Pertanyaan itu baru terjawab ketika di kelas dua SMP, dalam pelajaran Biologi, tentang organ reproduksi dan ciri-ciri pubertas.
Saya sempat memakai beha di atas singlet karena gatal. Lalu mengenakan setagen biar dadanya rata, tapi alhasil jadi sesak nafas. Sungguh urusan beha ini isu banget untuk perempuan berpayudara besar.
“Kalau payudara kamu membesar itu tandanya kamu sudah dewasa sebagai perempuan,” kata guru Biologi saya.
Saya tidak terima. Masalahnya ketika payudara mulai tumbuh, nyerinya bukan main, apalagi menjelang menstruasi. Sering kali saya merasa payudara ini mengganggu saja; kalau bisa saya ingin menyumbangkan kepada yang membutuhkan.
Perkenalan pertama saya dengan miniset dan beha pun juga tidak menyenangkan. Rasanya gatal dan membuat iritasi.

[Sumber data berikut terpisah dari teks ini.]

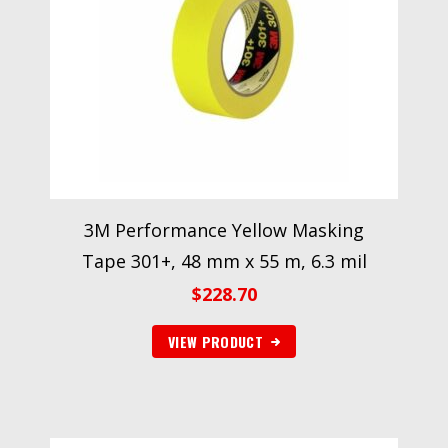
3M Performance Yellow Masking
Tape 301+, 48 mm x 55 m, 6.3 mil
$
228.70
VIEW PRODUCT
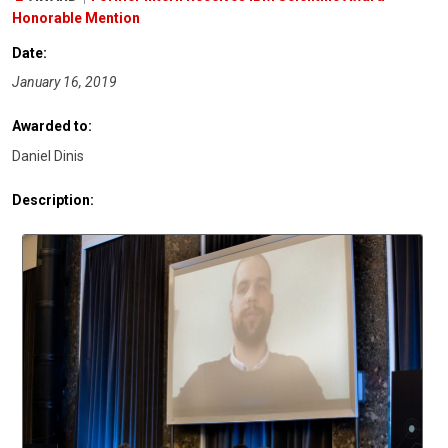
Honorable Mention
Date:
January 16, 2019
Awarded to:
Daniel Dinis
Description:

Tapi ibu saya bersikukuh kalau beha wajib digunakan, “Nanti kalau ngondoy kayak ibu-ibu baru melahirkan.”
Karena tetap dipaksa pakai, akhirnya saya mengikuti jejak Superman yang pakai celana dalam di luar legging. Bedanya, saya memakai singlet dulu baru pakai beha. Gatalnya berkurang, tapi saya dimarahi oleh Ibu dan kakak sepupu perempuan yang bilang saya super aneh.
DI beberapa kesempatan, saya memutuskan untuk membebat payudara saya dengan setagen, atau pembebat dada, dan bermimpi memiliki dada rata seperti laki-laki. Namun karena berakhir dengan sesak nafas, saya pun mengucapkan selamat tinggal pada setagen.

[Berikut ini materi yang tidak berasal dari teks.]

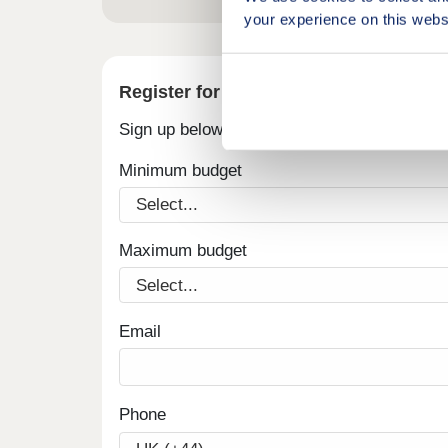
your experience on this webs
Register for alerts in St Buryan
Sign up below to be the first to know about
Minimum budget
Maximum budget
Email
Phone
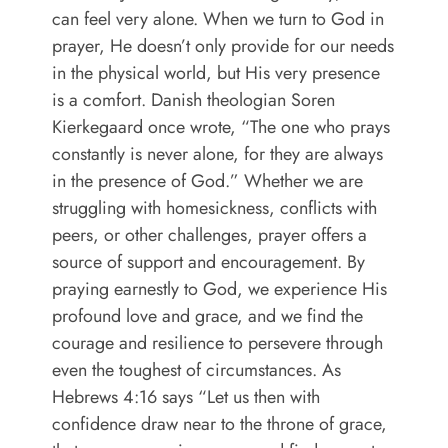
can feel very alone. When we turn to God in
prayer, He doesn’t only provide for our needs
in the physical world, but His very presence
is a comfort. Danish theologian Soren
Kierkegaard once wrote, “The one who prays
constantly is never alone, for they are always
in the presence of God.” Whether we are
struggling with homesickness, conflicts with
peers, or other challenges, prayer offers a
source of support and encouragement. By
praying earnestly to God, we experience His
profound love and grace, and we find the
courage and resilience to persevere through
even the toughest of circumstances. As
Hebrews 4:16 says “Let us then with
confidence draw near to the throne of grace,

Berbeda dengan saya, Kiki sudah bisa menerima tubuhnya. Dulu, dia iri sekali dengan perempuan berdada kecil yang tidak usah sulit-sulit mencari beha, atau mencari baju atasan yang selalu sempit di bagian dada. Sekarang dia sudah tidak lagi ambil pusing, dan mulai belajar memahami payudaranya sendiri.
Kiki mulai belajar bagaimana mencari bra yang nyaman untuknya, dan jadi lebih teliti ketika memilih beha.
“Bebannya diangkat sama band bukan sama strap-nya, dan payudara kita enggak tumpah di cup-nya. Waktu nyoba enggak terasa ya, yang penting kita dapat yang enak di dada. Pas pulang, baru deh terasa banget,” kata Kiki.
Walaupun sudah mulai menerima keadaan, Kiki masih berusaha untuk mengecilkan ukuran payudaranya melalui olahraga. Dia bilang, faktor besar atau mengecilnya payudara tergantung beberapa faktor seperti, hormon, berat badan, dan pertambahan usia.
“Kalau dulu memang buat bra, ibu gue yang beliin. Nah dia juga belinya asal saja. Jadi sekarang gua yang pilih sendiri. Nah masalahnya, kita sudah investasi bra ini, eh tiba-tiba ukuran cup kita berubah, karena berbagai macam faktor,” kata Kiki.
Untuk saya, Kiki, dan perempuan berdada besar lain di luar sana, tidak menggunakan bra di saat swakarantina ini adalah sebuah kemerdekaan. Kapan lagi bisa bebas tidak menggunakan bra tanpa harus mengkhawatirkan orang-orang di sekitar selalu melirik ke arah dadamu. Paling ibu saya yang terus ngomel, tapi sudahlah.
Sekarang, saya bisa merasakan apa yang dirasakan oleh perempuan di waktu No Bra Day. Biarkanlah kami yang berpayudara besar ini bebas tak menggunakan bra di rumah, toh setelah swakarantina kami akan kembali bergulat dengan beragam masalah beha kami.